À part ça… c’est encore flou. Il y aura des incitatifs financiers pour créer du logement social. On parle de crédits de taxes et de changements de zonage, entre autres.
Donc jusqu’ici, ce n’est pas explicitement dit que Montréal laissera désormais le champ libre aux promoteurs du moment qu’ils build, baby build comme disait l’autre. Mais on voit une ouverture à leur donner plus de marge de manœuvre, dans l’espoir que ça accélérera la construction de logements de tous types.
Projet Montréal accuse la nouvelle administration de se plier aux désirs des développeurs. C’est fort possible. Je prédis même qu’on va voir sortir de terre des projets qui auraient fait sursauter l’ancienne administration à cause de questions de hauteur, de vitalité commerciale, d’architecture ou de mixité sociale. Toutes des préoccupations louables et c’est dans l’ADN de Projet Montréal de vouloir que les projets soient aussi bénéfiques que possible pour la vie des Montréalais.
Mais quand le mieux est l’ennemi du bien, il faut changer de méthode. Le nombre de mises en chantier a diminué à Montréal au profit des banlieues. C’est inadmissible en contexte de crise.
Un pari: construire pour réduire
Le FRAPRU souligne – avec raison – que c’est un désinvestissement du public dans la question du logement social. L’organisme craint – également avec raison – que les mesures mises en place par la Ville et le gouvernement visent moins la création de logements pour les tranches de revenus les plus faibles que l’ajout pur et simple d’unités.
Et il rappelle – avec raison – que le taux d’inoccupation est particulièrement faible pour les appartements avec des loyers bas. Selon la SCHL, il se situe à 0,7% contre 5,6% pour les loyers les plus chers.
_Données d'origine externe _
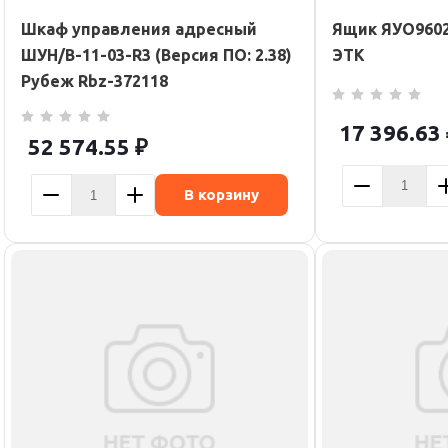
Шкаф управления адресный
Ящик ЯУО9602-
ШУН/В-11-03-R3 (Версия ПО: 2.38)
ЭТК
Рубеж Rbz-372118
17 396.63
52 574.55
₽
В корзину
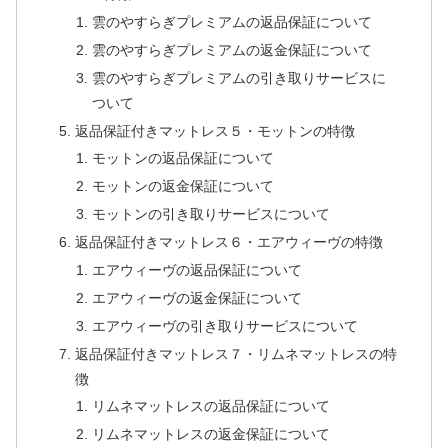
雲のやすらぎプレミアムの返品保証について
雲のやすらぎプレミアムの返金保証について
雲のやすらぎプレミアムの引き取りサービスに
ついて
返品保証付きマットレス５・モットンの特徴
モットンの返品保証について
モットンの返金保証について
モットンの引き取りサービスについて
返品保証付きマットレス６・エアウィーヴの特徴
エアウィーヴの返品保証について
エアウィーヴの返金保証について
エアウィーヴの引き取りサービスについて
返品保証付きマットレス７・リムネマットレスの特
徴
リムネマットレスの返品保証について
リムネマットレスの返金保証について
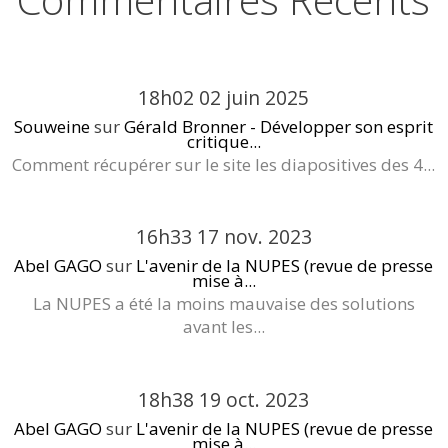
18h02
02
juin 2025
Souweine
sur
Gérald Bronner - Développer son esprit
critique...
Comment récupérer sur le site les diapositives des 4...
16h33
17
nov. 2023
Abel GAGO
sur
L'avenir de la NUPES (revue de presse
mise à...
La NUPES a été la moins mauvaise des solutions
avant les...
18h38
19
oct. 2023
Abel GAGO
sur
L'avenir de la NUPES (revue de presse
mise à...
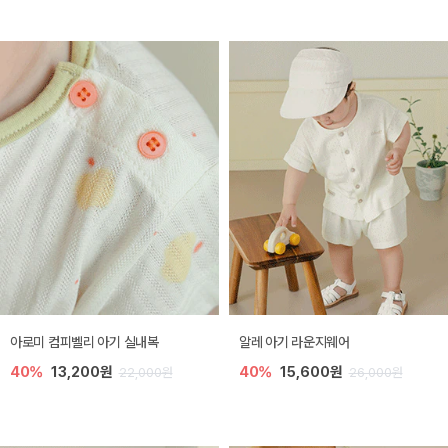
아로미 컴피벨리 아기 실내복
알레 아기 라운지웨어
40%
13,200원
40%
15,600원
22,000원
26,000원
En conférence de presse au début du mois, Véronique Laflamme, porte-parole du FRAPRU, exhortait le gouvernement à inclure des montants plus élevés pour le logement social dans le budget qui sera déposé au printemps. Elle craint que les espaces mis de côté par les municipalités pour le logement social – y compris les ententes signées dans le cadre du 20-20-20 – ne soient perdus faute d’investissement provincial. Ou qu’ils soient utilisés finalement pour du logement «intermédiaire».
Ce sera peut-être le cas.
Sauf que moi, comme observateur de la scène municipale et aussi comme électeur et comme locataire, je fais un pari. Et je pense que c’est le même pari que fait la mairesse, ainsi que les deux paliers de gouvernement.
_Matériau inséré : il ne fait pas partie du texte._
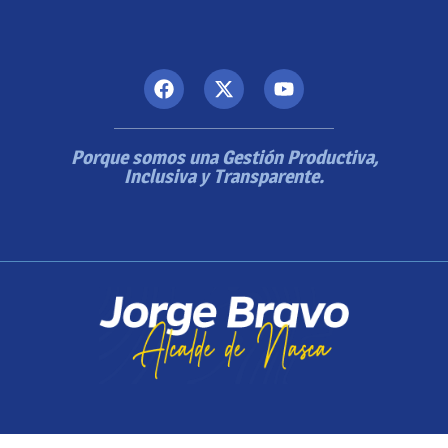
Porque somos una Gestión Productiva,
Inclusiva y Transparente.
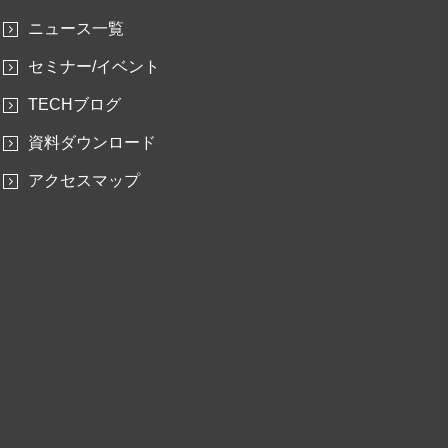
ニュース一覧
セミナー/イベント
TECHブログ
資料ダウンロード
アクセスマップ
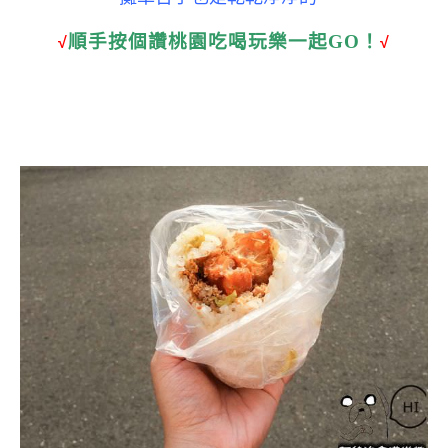
順手按個讚桃園吃喝玩樂一起GO！
√
√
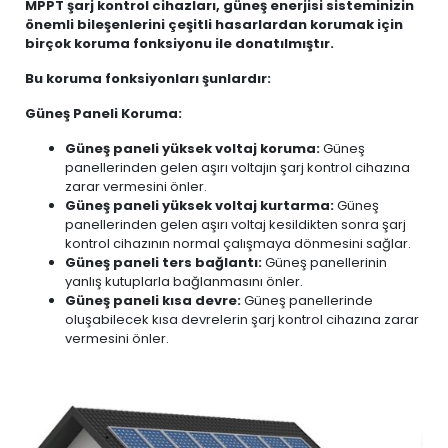
MPPT şarj kontrol cihazları, güneş enerjisi sisteminizin
önemli bileşenlerini çeşitli hasarlardan korumak için
birçok koruma fonksiyonu ile donatılmıştır.
Bu koruma fonksiyonları şunlardır:
Güneş Paneli Koruma:
Güneş paneli yüksek voltaj koruma:
Güneş
panellerinden gelen aşırı voltajın şarj kontrol cihazına
zarar vermesini önler.
Güneş paneli yüksek voltaj kurtarma:
Güneş
panellerinden gelen aşırı voltaj kesildikten sonra şarj
kontrol cihazının normal çalışmaya dönmesini sağlar.
Güneş paneli ters bağlantı:
Güneş panellerinin
yanlış kutuplarla bağlanmasını önler.
Güneş paneli kısa devre:
Güneş panellerinde
oluşabilecek kısa devrelerin şarj kontrol cihazına zarar
vermesini önler.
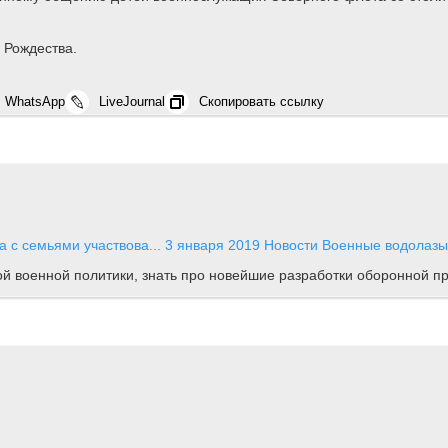
 Рождества.
WhatsApp
LiveJournal
Скопировать ссылку
 с семьями участвова...
3 января 2019
Новости
Военные водолазы 
ной военной политики, знать про новейшие разработки оборонной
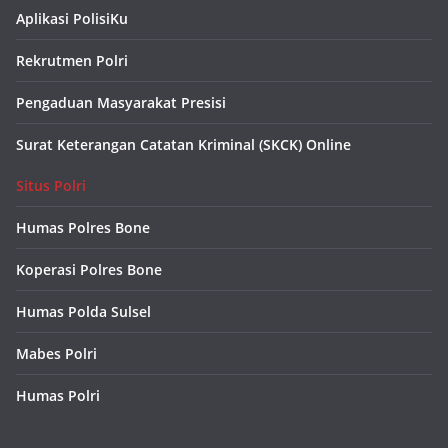
Aplikasi PolisiKu
Rekrutmen Polri
Pengaduan Masyarakat Presisi
Surat Keterangan Catatan Kriminal (SKCK) Online
Situs Polri
Humas Polres Bone
Koperasi Polres Bone
Humas Polda Sulsel
Mabes Polri
Humas Polri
Si on construit plus d’unités de logement, ça sera bénéfique pour tout le monde. Peu importe la tranche de revenus visée par ces unités.
La logique est relativement simple. La crise actuelle est une crise de l’offre et de la demande (maudits milléniaux qui sont tous devenus adultes en même temps). Il faut donc augmenter l’offre pour faire diminuer les prix.
Comme mentionné, le taux d’inoccupation est déjà élevé dans le 25% d’unités les plus chères. Le prochain quartile est à 3,3% de taux d’inoccupation, ce qui est tout près du point d’équilibre. Mais puisqu’on cherche à diminuer les prix, on peut souhaiter encore davantage d’unités dans cette braquette.
D’ailleurs, c’est là que se jouent les logements «intermédiaires» souhaités par le gouvernement.
Puis, le quartile suivant regroupe principalement les logements dits «abordables». C’est ceux qui sont tout juste en-dessous du prix médian. C’est aussi un marché qui devrait être fort intéressant pour les constructeurs, étant donnés les divers incitatifs.
En ajoutant du logement «intermédiaire», on amène le taux d’occupation à un niveau apte à faire diminuer les prix – ce qu’on voit déjà avec les unités plus chères. Ce faisant, on fait passer certaines de ces unités au quartile suivant, ce qui diminue la pression pour les logements abordables également.
Et ainsi de suite jusqu’aux unités les moins chères.
Est-ce que cette logique créera des logements sociaux pour ceux qui en ont besoin? Non. Je ne suis pas dupe à ce point. Mais ça fera en sorte que moins de gens auront besoin d’un logement subventionné pour être capables de se le payer.